**EXCERPT PROVIDED:**
The Hamanns had hoped to find the court-martial file in a matter of hours. But it would be weeks before Leslie came across something “far more intriguing and powerful” in the 'Miscellaneous' section of the Archives’ World War II collection – a recently-declassified report by Brigadier General Elliot D. Cooke, who had investigated the tragic episode for the army Inspector General. From Cooke's report Hamann learned “that the U.S. Army knew – in advance of the trial – that its detectives had thoroughly botched the investigation of Olivotto’s murder, and that the defendants had been fingered by highly-suspect informants.”
”Leon Jaworski himself had a copy of that investigation,” according to Hamann, “yet fought successfully to keep it out of the hands of the defendants’ Army-appointed lawyers.” Jaworski aspired to prosecute war criminals in Europe after the Allied victory, and he needed to win convictions at Fort Lawton to get that assignment. The court martial of US soldiers alleged to have attacked Italian POWs and killed one of them was being watched closely in Washington, DC. Italian-American organizations had expressed outrage, editorials demanding punishment were forwarded to the White House, and Secretary of War Henry Stimson had promised that “proper disciplinary action will be taken.”

**EXERCISE PROMPT:** Pick up the passage about the Fort Lawton court martial and keep writing from after its final sentence.

**EXCERPTED DATA:**
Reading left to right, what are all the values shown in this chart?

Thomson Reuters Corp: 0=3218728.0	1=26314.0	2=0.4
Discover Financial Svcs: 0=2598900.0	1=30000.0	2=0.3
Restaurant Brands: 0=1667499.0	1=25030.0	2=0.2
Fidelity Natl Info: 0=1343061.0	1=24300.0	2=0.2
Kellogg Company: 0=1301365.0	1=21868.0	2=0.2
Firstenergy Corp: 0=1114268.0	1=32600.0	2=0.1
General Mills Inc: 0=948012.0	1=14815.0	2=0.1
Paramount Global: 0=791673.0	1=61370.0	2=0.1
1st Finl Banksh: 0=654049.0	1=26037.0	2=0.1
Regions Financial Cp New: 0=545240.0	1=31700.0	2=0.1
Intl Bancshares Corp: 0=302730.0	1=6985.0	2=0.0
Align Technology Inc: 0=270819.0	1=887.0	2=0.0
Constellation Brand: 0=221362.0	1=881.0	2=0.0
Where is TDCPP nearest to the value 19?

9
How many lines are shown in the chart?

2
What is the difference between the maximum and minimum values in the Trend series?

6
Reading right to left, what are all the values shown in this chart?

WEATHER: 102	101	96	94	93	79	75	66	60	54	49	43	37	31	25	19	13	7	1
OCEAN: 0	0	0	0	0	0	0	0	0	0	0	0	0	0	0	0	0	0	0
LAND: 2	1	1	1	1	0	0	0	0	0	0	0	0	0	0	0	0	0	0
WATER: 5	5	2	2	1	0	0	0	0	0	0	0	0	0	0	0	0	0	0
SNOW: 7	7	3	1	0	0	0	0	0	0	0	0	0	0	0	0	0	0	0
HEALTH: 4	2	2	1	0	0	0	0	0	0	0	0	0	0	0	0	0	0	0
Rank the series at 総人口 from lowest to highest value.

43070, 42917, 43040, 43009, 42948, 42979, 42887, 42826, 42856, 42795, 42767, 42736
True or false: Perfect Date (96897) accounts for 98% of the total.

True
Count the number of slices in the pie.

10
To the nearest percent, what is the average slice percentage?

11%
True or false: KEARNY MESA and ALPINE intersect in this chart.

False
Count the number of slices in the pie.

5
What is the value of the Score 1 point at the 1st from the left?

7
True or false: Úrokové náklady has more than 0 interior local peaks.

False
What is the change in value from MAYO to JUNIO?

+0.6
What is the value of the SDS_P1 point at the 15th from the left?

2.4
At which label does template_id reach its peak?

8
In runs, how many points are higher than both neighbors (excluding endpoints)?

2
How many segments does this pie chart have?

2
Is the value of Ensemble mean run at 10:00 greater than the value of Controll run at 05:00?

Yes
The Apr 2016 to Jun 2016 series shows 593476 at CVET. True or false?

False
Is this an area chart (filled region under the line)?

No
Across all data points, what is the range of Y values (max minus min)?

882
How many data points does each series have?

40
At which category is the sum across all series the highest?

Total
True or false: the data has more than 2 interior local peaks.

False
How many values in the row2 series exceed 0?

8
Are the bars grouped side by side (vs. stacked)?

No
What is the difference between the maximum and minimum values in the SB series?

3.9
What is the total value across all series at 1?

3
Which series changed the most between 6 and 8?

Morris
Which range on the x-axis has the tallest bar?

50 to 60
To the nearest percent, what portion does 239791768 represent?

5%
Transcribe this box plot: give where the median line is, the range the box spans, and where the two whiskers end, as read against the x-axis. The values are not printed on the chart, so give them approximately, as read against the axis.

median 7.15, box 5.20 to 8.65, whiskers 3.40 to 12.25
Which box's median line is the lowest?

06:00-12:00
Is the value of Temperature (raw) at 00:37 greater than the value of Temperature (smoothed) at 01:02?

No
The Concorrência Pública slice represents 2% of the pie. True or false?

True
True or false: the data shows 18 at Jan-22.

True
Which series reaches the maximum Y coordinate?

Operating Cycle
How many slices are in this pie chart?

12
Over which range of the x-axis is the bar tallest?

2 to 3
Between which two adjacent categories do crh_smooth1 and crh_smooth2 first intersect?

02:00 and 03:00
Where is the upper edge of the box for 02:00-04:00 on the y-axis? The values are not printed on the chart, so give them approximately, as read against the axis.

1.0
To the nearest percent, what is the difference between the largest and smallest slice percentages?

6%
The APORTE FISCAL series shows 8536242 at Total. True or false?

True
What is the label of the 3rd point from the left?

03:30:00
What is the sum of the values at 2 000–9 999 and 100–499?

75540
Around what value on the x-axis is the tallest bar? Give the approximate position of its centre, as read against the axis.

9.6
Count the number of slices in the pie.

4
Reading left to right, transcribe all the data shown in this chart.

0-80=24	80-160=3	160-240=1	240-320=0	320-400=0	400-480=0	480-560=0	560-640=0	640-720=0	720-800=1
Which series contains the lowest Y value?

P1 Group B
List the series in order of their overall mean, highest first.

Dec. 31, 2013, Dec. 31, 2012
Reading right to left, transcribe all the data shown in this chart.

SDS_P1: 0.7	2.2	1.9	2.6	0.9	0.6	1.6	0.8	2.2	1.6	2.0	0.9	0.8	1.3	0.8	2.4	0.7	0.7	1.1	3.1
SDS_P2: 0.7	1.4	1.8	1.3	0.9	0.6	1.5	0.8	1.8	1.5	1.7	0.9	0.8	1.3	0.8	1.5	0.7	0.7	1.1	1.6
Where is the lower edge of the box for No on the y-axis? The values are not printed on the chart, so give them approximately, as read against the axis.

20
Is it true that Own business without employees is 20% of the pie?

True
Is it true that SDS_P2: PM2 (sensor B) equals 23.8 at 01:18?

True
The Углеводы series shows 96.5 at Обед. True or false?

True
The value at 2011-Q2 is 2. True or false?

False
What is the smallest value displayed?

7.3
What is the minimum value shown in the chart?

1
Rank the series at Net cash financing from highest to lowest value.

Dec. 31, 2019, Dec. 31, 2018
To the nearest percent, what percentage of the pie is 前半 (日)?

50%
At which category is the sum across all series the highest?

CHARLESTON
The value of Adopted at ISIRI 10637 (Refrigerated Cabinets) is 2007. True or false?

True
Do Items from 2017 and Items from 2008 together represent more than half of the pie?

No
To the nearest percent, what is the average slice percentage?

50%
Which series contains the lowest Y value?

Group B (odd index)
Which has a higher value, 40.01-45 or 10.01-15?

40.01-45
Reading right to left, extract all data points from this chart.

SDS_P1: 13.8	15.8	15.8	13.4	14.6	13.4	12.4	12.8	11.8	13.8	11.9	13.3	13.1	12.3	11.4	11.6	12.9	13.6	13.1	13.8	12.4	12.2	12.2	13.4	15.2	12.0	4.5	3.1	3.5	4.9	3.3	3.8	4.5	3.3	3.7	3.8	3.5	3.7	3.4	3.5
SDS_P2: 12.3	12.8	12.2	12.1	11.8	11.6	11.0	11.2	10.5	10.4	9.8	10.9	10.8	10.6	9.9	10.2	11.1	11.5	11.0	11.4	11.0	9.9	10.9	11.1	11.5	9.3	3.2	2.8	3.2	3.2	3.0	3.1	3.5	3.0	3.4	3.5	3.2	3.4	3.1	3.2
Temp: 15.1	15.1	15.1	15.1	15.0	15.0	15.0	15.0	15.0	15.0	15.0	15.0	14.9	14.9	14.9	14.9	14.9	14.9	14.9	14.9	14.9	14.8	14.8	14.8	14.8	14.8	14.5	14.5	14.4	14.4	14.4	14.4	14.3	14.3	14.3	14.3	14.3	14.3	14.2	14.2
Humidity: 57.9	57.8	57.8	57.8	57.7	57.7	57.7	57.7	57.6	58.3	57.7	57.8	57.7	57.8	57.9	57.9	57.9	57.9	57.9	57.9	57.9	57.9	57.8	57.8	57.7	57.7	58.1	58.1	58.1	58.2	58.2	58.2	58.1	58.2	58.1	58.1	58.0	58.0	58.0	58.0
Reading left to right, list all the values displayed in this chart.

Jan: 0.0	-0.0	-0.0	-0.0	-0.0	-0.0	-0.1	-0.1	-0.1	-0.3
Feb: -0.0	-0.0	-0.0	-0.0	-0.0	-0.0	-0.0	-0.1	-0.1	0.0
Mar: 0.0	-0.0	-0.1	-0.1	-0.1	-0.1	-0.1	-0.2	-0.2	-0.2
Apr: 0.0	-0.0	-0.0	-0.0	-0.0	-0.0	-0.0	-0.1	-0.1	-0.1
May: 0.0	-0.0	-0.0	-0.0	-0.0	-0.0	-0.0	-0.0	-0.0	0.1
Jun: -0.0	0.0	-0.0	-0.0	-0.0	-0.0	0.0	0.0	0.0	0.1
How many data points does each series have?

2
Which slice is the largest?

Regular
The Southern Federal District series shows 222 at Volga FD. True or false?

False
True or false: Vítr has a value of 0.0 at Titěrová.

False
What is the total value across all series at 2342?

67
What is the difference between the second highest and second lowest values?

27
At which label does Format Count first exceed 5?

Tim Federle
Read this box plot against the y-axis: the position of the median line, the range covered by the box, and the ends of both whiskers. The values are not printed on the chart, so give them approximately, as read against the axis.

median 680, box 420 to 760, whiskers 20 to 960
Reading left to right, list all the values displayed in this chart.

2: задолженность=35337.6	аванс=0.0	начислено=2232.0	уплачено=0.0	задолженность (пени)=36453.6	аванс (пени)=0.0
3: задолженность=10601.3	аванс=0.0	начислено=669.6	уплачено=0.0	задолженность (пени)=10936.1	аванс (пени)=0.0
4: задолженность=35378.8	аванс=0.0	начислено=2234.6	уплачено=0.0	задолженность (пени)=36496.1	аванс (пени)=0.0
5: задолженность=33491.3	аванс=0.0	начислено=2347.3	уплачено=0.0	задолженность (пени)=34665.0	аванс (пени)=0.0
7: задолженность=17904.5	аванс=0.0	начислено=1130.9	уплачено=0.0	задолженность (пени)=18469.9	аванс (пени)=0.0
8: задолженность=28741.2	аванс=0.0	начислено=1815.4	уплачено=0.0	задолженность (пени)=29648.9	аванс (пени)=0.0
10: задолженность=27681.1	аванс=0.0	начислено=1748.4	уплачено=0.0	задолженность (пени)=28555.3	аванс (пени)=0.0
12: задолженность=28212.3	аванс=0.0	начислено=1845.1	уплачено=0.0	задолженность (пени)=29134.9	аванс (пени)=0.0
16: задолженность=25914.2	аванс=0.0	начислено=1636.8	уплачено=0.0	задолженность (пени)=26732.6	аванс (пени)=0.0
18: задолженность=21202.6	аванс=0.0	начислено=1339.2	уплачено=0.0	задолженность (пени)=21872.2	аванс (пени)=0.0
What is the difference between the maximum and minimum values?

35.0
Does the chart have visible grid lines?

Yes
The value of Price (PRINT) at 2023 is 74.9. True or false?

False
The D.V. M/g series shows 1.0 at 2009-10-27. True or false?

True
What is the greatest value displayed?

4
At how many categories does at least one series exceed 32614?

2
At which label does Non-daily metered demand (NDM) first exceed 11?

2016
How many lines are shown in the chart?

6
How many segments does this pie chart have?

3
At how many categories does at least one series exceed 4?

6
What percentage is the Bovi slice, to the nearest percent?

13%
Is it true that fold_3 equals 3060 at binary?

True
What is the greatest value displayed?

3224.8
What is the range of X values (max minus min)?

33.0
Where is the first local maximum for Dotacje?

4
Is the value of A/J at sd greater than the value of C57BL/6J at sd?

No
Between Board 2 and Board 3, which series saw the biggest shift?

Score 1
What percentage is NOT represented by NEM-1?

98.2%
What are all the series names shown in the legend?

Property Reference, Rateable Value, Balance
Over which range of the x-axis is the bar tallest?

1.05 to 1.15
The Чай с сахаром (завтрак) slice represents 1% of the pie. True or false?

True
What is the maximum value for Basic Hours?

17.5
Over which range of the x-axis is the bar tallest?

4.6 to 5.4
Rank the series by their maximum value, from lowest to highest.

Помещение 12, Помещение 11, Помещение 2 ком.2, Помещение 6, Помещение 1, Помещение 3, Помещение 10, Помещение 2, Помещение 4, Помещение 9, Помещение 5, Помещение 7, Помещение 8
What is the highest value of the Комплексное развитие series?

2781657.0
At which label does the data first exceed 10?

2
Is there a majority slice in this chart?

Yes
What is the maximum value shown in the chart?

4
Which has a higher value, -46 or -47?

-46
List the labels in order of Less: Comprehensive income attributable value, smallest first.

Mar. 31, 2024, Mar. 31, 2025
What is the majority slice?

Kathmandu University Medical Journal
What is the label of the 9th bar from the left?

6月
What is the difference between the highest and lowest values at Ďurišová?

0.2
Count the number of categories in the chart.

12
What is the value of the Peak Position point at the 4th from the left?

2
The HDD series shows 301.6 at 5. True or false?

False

**EXERCISE RESULT:**
Gen. Cooke's investigation and report helped Hamann construct a coherent account of the assault on ISU members at Fort Lawton. (“Riot” is an inaccurate description of the event.) August 14 had been a payday, and two of the “Negro port companies” – the 650th and 651st – were due to ship out for a combat zone the next day. That night members of the third company had thrown them a big going-away party. Around 11 pm, three ISU members returning from a night on the town in Seattle walked past some Black soldiers socializing in front of their barracks. Willie Montgomery, a small 39-year-old corporal from NYC who was very drunk, said something derogatory. According to Giuseppe Belle, Montgomery was cursing and came at him with a knife, so Belle, hit him with a left hook that knocked him out. The Italians raced to their barracks while Montgomery's friends attended to him on the ground. Luther Larkin, a soldier who had some training as a medic, testified that Montgomery was out cold and that he administered artificial respiration as onlookers gathered.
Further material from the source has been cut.